Muslim group sues town over effort to build mosque

Associated Press Writer

July 18, 2006, 5:07 PM EDT

NEWARK, N.J. -- A Muslim group has sued a northern New Jersey town, charging that the municipality is discriminating against them by trying to seize its land after stalling its efforts to construct a mosque.

The federal lawsuit by the Albanian Associated Fund accused Wayne of violating religious protections in the U.S. and New Jersey constitutions, as well as a 2000 federal law designed to protect religious institutions against discrimination in land use applications.

Wayne Mayor Scott T. Rumana denied the township was trying to keep a mosque out, saying the land was needed for open space and that the township has suggested other sites.

"You've got an environmentally sensitive piece of property you are dealing with," Rumana said, adding it has steep slopes and lots of rock. "It's a pristine open parcel," he said.

He said the township notified the group in spring of its intention to use condemnation proceedings in light of a state court ruling last summer that allowed property to be taken to preserve open space.

The lawsuit, filed Monday in U.S. District Court in Newark, asks that eminent domain proceedings be put on hold so that the Muslim group's arguments can be evaluated by the court.

The Albanian Associated Fund in 2001 bought the property, which is in an area zoned for houses of worship, and submitted a development plan in 2002, according to the Becket Fund for Religious Liberty, a Washington-based law firm that filed the lawsuit for the Muslim group.

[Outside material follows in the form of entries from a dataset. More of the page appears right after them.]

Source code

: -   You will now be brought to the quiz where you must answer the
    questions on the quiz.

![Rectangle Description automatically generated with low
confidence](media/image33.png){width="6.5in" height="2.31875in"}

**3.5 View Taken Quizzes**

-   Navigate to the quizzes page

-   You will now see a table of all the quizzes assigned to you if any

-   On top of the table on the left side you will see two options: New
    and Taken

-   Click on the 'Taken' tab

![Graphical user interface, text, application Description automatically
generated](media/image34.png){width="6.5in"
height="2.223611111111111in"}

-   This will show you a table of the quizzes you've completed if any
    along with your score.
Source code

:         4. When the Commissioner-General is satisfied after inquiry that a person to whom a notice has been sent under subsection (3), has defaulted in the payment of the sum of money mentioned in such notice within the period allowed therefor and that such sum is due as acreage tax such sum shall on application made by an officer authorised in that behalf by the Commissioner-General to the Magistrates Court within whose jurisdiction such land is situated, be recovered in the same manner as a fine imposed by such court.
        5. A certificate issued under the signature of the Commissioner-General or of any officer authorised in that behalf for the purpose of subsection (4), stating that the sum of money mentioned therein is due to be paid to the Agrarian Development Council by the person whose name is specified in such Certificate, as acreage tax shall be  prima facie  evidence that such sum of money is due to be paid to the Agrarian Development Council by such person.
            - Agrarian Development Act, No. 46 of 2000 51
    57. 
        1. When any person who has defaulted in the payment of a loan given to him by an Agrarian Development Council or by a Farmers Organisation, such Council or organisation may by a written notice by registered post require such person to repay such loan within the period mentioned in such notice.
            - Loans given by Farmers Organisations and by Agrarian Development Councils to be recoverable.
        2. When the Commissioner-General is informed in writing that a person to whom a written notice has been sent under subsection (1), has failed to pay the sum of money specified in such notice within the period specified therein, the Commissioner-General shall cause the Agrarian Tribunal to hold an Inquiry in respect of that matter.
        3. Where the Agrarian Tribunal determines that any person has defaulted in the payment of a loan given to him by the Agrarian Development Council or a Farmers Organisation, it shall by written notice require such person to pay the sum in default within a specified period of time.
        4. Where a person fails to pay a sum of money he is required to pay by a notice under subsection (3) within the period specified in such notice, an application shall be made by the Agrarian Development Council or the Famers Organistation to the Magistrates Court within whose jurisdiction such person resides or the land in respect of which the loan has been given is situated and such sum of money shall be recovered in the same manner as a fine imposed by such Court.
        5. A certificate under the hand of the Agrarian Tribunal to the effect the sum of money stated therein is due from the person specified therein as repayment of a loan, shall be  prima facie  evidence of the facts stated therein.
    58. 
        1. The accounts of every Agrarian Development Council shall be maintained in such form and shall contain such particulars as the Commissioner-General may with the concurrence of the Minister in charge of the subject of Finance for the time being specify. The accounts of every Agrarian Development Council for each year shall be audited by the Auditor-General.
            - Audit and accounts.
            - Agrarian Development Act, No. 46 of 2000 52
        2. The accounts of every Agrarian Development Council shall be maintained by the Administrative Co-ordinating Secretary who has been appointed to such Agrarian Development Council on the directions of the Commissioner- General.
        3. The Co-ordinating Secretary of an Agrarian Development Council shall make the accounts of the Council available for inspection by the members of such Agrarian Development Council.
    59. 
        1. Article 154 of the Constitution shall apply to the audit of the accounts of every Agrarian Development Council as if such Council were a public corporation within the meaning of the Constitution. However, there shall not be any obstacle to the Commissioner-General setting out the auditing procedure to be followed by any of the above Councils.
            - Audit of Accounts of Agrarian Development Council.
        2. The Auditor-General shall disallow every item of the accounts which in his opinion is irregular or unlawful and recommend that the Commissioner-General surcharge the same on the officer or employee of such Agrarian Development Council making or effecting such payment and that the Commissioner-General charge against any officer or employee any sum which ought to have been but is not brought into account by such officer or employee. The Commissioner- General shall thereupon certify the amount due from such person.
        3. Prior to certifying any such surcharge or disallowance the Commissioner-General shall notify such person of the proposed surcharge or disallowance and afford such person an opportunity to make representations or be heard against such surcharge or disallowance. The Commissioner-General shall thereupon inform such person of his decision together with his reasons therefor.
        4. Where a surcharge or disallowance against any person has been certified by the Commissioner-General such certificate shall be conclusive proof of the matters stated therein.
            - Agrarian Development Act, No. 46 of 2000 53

"Just when it seems that there were no more hoops to jump through, the township of Wayne said that they needed to preserve the land for _ quote _ open space," said Becket legal counsel Jared N. Leland.

"AAF is not asking for special consideration," said one of their lawyers, Roman P. Storzer. "This group is entitled to the same protections of the law as any church or synagogue."

The lawsuit charged that the unreasonable delay before eminent domain proceedings began cost the Muslim group three and a half years and hundreds of thousands of dollars.